Anyway, the main hall of the library was completely breathtaking. The library opened in 1701 and the collection of Cardinal Casanate (1620-1700) of 25.000 volumes became the first nucleus of the library. Today I think the library has some 600.000 volumes, and many old MSS. I don't have the Kurzgefasste Liste with me but I suspect there are also GNT MSS here (I know that there used to be in any case). The whole event this evening in fact started with a librarian giving an introduction to the library, but in Italian! I think maybe a handful of people (out of hundreds) could actually understand what she was saying, but she seemed unaware and the organizers (de Gruyter) did nothing to intervene and ask if someone could translate. She spoke for 30 minutes, and it was not even easy to hear what she was saying in the large room although I understand a lot of Italian.

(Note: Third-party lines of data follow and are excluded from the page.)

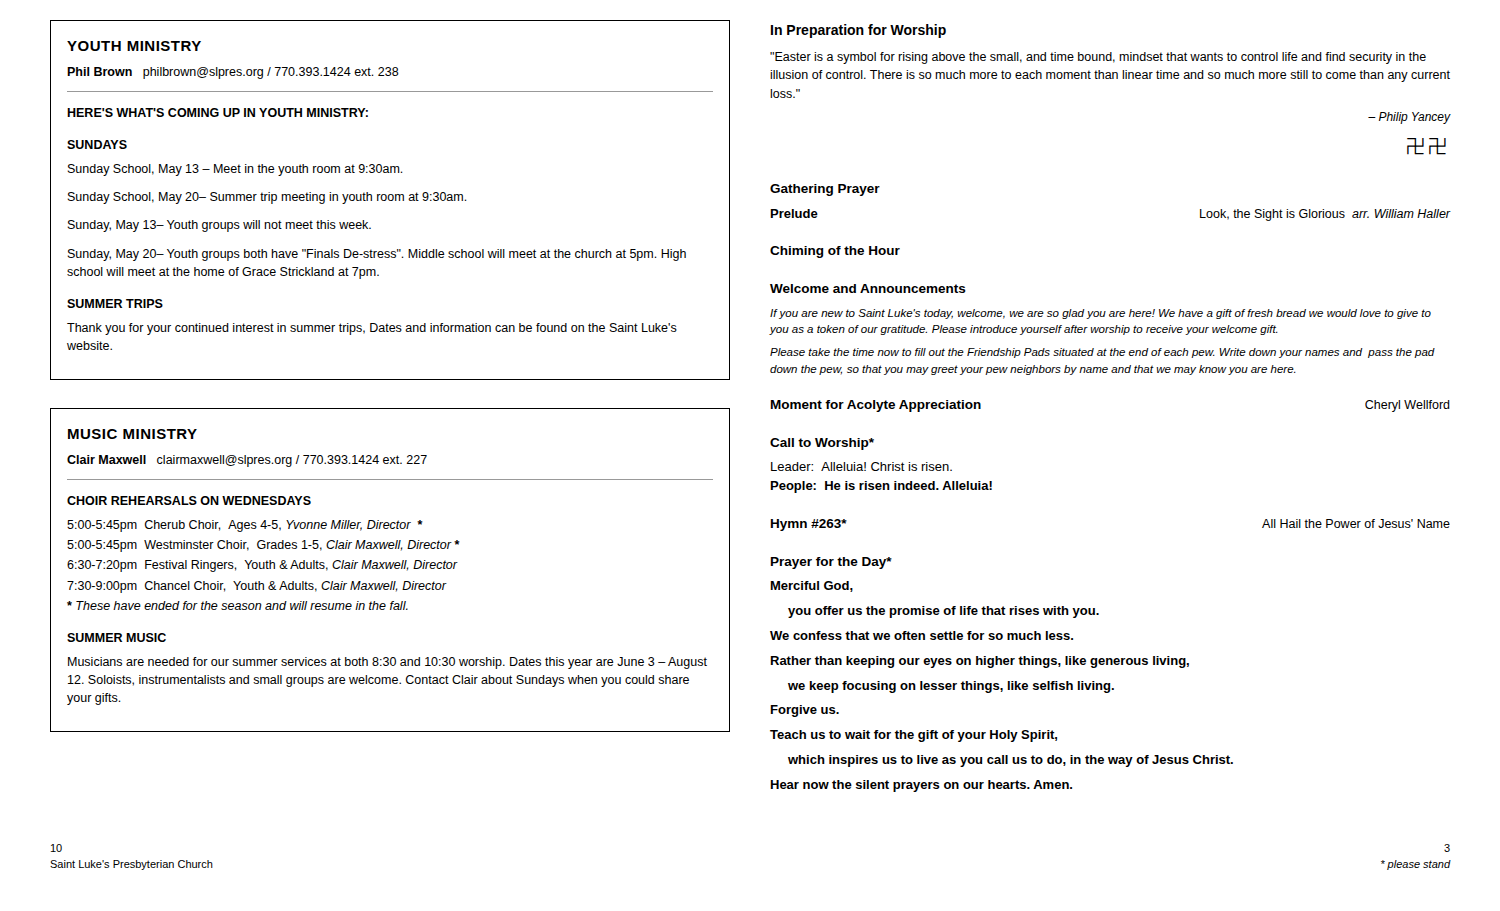Youth Ministry
Phil Brown philbrown@slpres.org / 770.393.1424 ext. 238
Here's what's coming up in Youth Ministry:
Sundays
Sunday School, May 13 – Meet in the youth room at 9:30am.
Sunday School, May 20– Summer trip meeting in youth room at 9:30am.
Sunday, May 13– Youth groups will not meet this week.
Sunday, May 20– Youth groups both have "Finals De-stress". Middle school will meet at the church at 5pm. High school will meet at the home of Grace Strickland at 7pm.
Summer Trips
Thank you for your continued interest in summer trips, Dates and information can be found on the Saint Luke's website.
Music Ministry
Clair Maxwell clairmaxwell@slpres.org / 770.393.1424 ext. 227
Choir Rehearsals on Wednesdays
5:00-5:45pm Cherub Choir, Ages 4-5, Yvonne Miller, Director *
5:00-5:45pm Westminster Choir, Grades 1-5, Clair Maxwell, Director *
6:30-7:20pm Festival Ringers, Youth & Adults, Clair Maxwell, Director
7:30-9:00pm Chancel Choir, Youth & Adults, Clair Maxwell, Director
* These have ended for the season and will resume in the fall.
Summer Music
Musicians are needed for our summer services at both 8:30 and 10:30 worship. Dates this year are June 3 – August 12. Soloists, instrumentalists and small groups are welcome. Contact Clair about Sundays when you could share your gifts.
In Preparation for Worship
"Easter is a symbol for rising above the small, and time bound, mindset that wants to control life and find security in the illusion of control. There is so much more to each moment than linear time and so much more still to come than any current loss."
– Philip Yancey
࿖࿖
Gathering Prayer
Prelude Look, the Sight is Glorious arr. William Haller
Chiming of the Hour
Welcome and Announcements
If you are new to Saint Luke's today, welcome, we are so glad you are here! We have a gift of fresh bread we would love to give to you as a token of our gratitude. Please introduce yourself after worship to receive your welcome gift.
Please take the time now to fill out the Friendship Pads situated at the end of each pew. Write down your names and pass the pad down the pew, so that you may greet your pew neighbors by name and that we may know you are here.
Moment for Acolyte Appreciation Cheryl Wellford
Call to Worship*
Leader: Alleluia! Christ is risen.
People: He is risen indeed. Alleluia!
Hymn #263* All Hail the Power of Jesus' Name
Prayer for the Day*
Merciful God,
you offer us the promise of life that rises with you.
We confess that we often settle for so much less.
Rather than keeping our eyes on higher things, like generous living,
we keep focusing on lesser things, like selfish living.
Forgive us.
Teach us to wait for the gift of your Holy Spirit,
which inspires us to live as you call us to do, in the way of Jesus Christ.
Hear now the silent prayers on our hearts. Amen.
10
Saint Luke's Presbyterian Church
3
* please stand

In any case, I appreciated Stephen Pisano's response most. He had been asked to give a review from outside. The other panelists were editors. De Gruyter had also produced an offprint with sample articles and to my surprise I found not only articles on the reception of the Bible but also of biographical nature, other with archaeological focus, yet other common in Biblical encyclopedias in general. For example, an article on Kurt Aland was there, written by Eduard Lohse. However, the one in BBKL on-line is far more superior. From my perspective it was just interesting to read what Lohse had to say about Aland.

On the other hand, the articles in the encyclopedia that are really focused on the reception of the Bible are all the more useful. For example, the article on Abraham, cols. 16-72 divided into subsections like Hebrew Bible/OT, NT, Judaism, Christianity, Islam, Ecumenical Discussion, Other Religions and Current Religious Movements, Literature, Visual Arts, Music, Film, is quite impressive, written by a number of different experts in respective fields. So, the first impression of this work is mixed. On the one hand there is indiosyncracy and embarrassing lacunae (for example the Genesis Apocryphon is not mentioned in the article on Adam, as Pisano pointed out). On the other hand, there are some very thorough and important articles that will have to be consulted in the future.

Finally, I am sorry to announce that two papers in the Working with Biblical Manuscript session on Friday have been cancelled, those by John Flanagan and our own Peter Head. On the other hand, one additional paper has been inserted in one of our sessions, so we still have twelve. Hopefully there will be no more cancellations, but I am a bit worried since I have not yet seen some of the presenters, Heide, Leonard, Small...

Now it is time to take a shower before bedtime ... I don't have time to tell about my visit to St Peter yesterday, but it was very nice to go there again.